Maurice "Bugs" Bower was born at Atlantic City Hospital in Atlantic City, New Jersey, and raised there, the son of a music arranger who wrote musical themes for the Miss America pageant from the 1930s to the 1960s. He graduated in 1940 from Atlantic City High School. Drafted on October 28, 1942, into the 89th Infantry Division, as a U.S. Army sergeant during World War II, Bower led an army dance band for the troops and on radio and the stage. He also received the nicknamed "Bugs" by his army buddies because he was "skinny, had a strong New Jersey accent... and he was always moving around, always had a plan"; just like Bugs Bunny. After the war, he worked as a music publisher at the Brill Building in New York City. Bower attended the Juilliard School of Music on a GI Bill. During this time, Bower wrote several of his popular music books. He arranged for Doc Severinsen to Maynard Ferguson and hits for television such as "Nadia's Theme" for the television soap opera The Young and the Restless He also wrote, at the suggestion of trumpeter Charles Colin, his first in a series of successful instructional music method books, called Bop. As a teacher, one of Bower's students was composer Johnny Mandel.
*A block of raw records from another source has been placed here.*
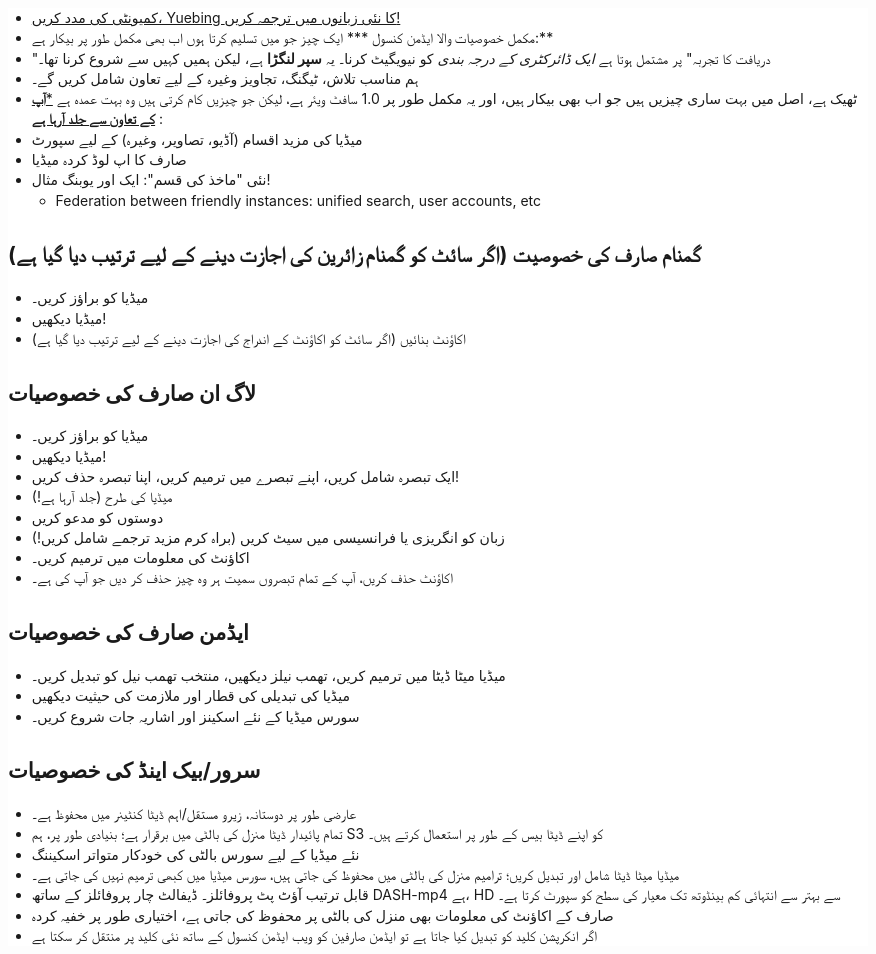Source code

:  * [کمیونٹی کی مدد کریں، Yuebing کا نئی زبانوں میں ترجمہ کریں!](https://github.com/cobbzilla/yuebing/blob/master/docs/localize.md)
 * مکمل خصوصیات والا ایڈمن کنسول
 *** ایک چیز جو میں تسلیم کرتا ہوں اب بھی مکمل طور پر بیکار ہے:**
 * "دریافت کا تجربہ" پر مشتمل ہوتا ہے *ایک ڈائرکٹری کے درجہ بندی* کو نیویگیٹ کرنا۔ یہ **سپر لنگڑا** ہے، لیکن ہمیں کہیں سے شروع کرنا تھا۔
 * ہم مناسب تلاش، ٹیگنگ، تجاویز وغیرہ کے لیے تعاون شامل کریں گے۔
 * ٹھیک ہے، اصل میں بہت ساری چیزیں ہیں جو اب بھی بیکار ہیں، اور یہ مکمل طور پر 1.0 سافٹ ویئر ہے، لیکن جو چیزیں کام کرتی ہیں وہ بہت عمدہ ہے
 <a href="https://www.patreon.com/cobbzilla">***آپ کے تعاون سے جلد آرہا ہے**</a> :
 * میڈیا کی مزید اقسام (آڈیو، تصاویر، وغیرہ) کے لیے سپورٹ
 * صارف کا اپ لوڈ کردہ میڈیا
 * نئی "ماخذ کی قسم": ایک اور یوبنگ مثال!
    * Federation between friendly instances: unified search, user accounts, etc

 ## گمنام صارف کی خصوصیت (اگر سائٹ کو گمنام زائرین کی اجازت دینے کے لیے ترتیب دیا گیا ہے)
 * میڈیا کو براؤز کریں۔
 * میڈیا دیکھیں!
 * اکاؤنٹ بنائیں (اگر سائٹ کو اکاؤنٹ کے اندراج کی اجازت دینے کے لیے ترتیب دیا گیا ہے)

 ## لاگ ان صارف کی خصوصیات
 * میڈیا کو براؤز کریں۔
 * میڈیا دیکھیں!
 * ایک تبصرہ شامل کریں، اپنے تبصرے میں ترمیم کریں، اپنا تبصرہ حذف کریں!
 * میڈیا کی طرح (جلد آرہا ہے!)
 * دوستوں کو مدعو کریں
 * زبان کو انگریزی یا فرانسیسی میں سیٹ کریں (براہ کرم مزید ترجمے شامل کریں!)
 * اکاؤنٹ کی معلومات میں ترمیم کریں۔
 * اکاؤنٹ حذف کریں، آپ کے تمام تبصروں سمیت ہر وہ چیز حذف کر دیں جو آپ کی ہے۔

 ## ایڈمن صارف کی خصوصیات
 * میڈیا میٹا ڈیٹا میں ترمیم کریں، تھمب نیلز دیکھیں، منتخب تھمب نیل کو تبدیل کریں۔
 * میڈیا کی تبدیلی کی قطار اور ملازمت کی حیثیت دیکھیں
 * سورس میڈیا کے نئے اسکینز اور اشاریہ جات شروع کریں۔

 ## سرور/بیک اینڈ کی خصوصیات
 * عارضی طور پر دوستانہ، زیرو مستقل/اہم ڈیٹا کنٹینر میں محفوظ ہے۔
 * تمام پائیدار ڈیٹا منزل کی بالٹی میں برقرار ہے؛ بنیادی طور پر، ہم S3 کو اپنے ڈیٹا بیس کے طور پر استعمال کرتے ہیں۔
 * نئے میڈیا کے لیے سورس بالٹی کی خودکار متواتر اسکیننگ
 * میڈیا میٹا ڈیٹا شامل اور تبدیل کریں؛ ترامیم منزل کی بالٹی میں محفوظ کی جاتی ہیں، سورس میڈیا میں کبھی ترمیم نہیں کی جاتی ہے۔
 * قابل ترتیب آؤٹ پٹ پروفائلز۔ ڈیفالٹ چار پروفائلز کے ساتھ DASH-mp4 ہے، HD سے بہتر سے انتہائی کم بینڈوتھ تک معیار کی سطح کو سپورٹ کرتا ہے۔
 * صارف کے اکاؤنٹ کی معلومات بھی منزل کی بالٹی پر محفوظ کی جاتی ہے، اختیاری طور پر خفیہ کردہ
 * اگر انکرپشن کلید کو تبدیل کیا جاتا ہے تو ایڈمن صارفین کو ویب ایڈمن کنسول کے ساتھ نئی کلید پر منتقل کر سکتا ہے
Bower worked on several recordings with singer Perry Como, composing the 1962 song "Caterina". In 1960, he arranged and produced the hit "Itsy Bitsy Teenie Weenie Yellow Polkadot Bikini" for pop singer Brian Hyland. The single needed a side-B, so Bower quickly composed the song Don't Dilly Dally Sally with songwriter Earl Shuman. Bower once claimed that if you gave him five minutes, he could "come up with a tune." Merv Griffin once said of Bower: "He had perfect pitch and total recall." Steve Allen said: "He couldn’t read music, but he could sit at the piano and play any piece of music he heard." In the 1960s, Bower helped finance and arranged vocals for the band Kool & the Gang; which won him a gold record. He later went on to produce hit albums such as "Bugs Bowers Boys and Girls" version of You're a Good Man, Charlie Brown, Rudyard Kipling's Just So Stories with Captain Kangaroo, Cab Calloway '68, and The Best 101 Children's Songs. He received a Grammy for the album Everything You Always Wanted to Know About Home Computers with Steve Allen and Audrey Meadows in 1983., and another for his work on The Little Prince.
In 2012, Bower wrote the memoir, Nice Stories About Nice People, which told about his experiences working with musical artists from Bing Crosby to Kool & the Gang and actors from Steve Allen to Joe Pesci. He received a Doctorate of Music from Five Towns College in 1980.
Bower was married three times; but lived with his life partner Kathryn Stanley Podwall from 1980 until his death in 2019.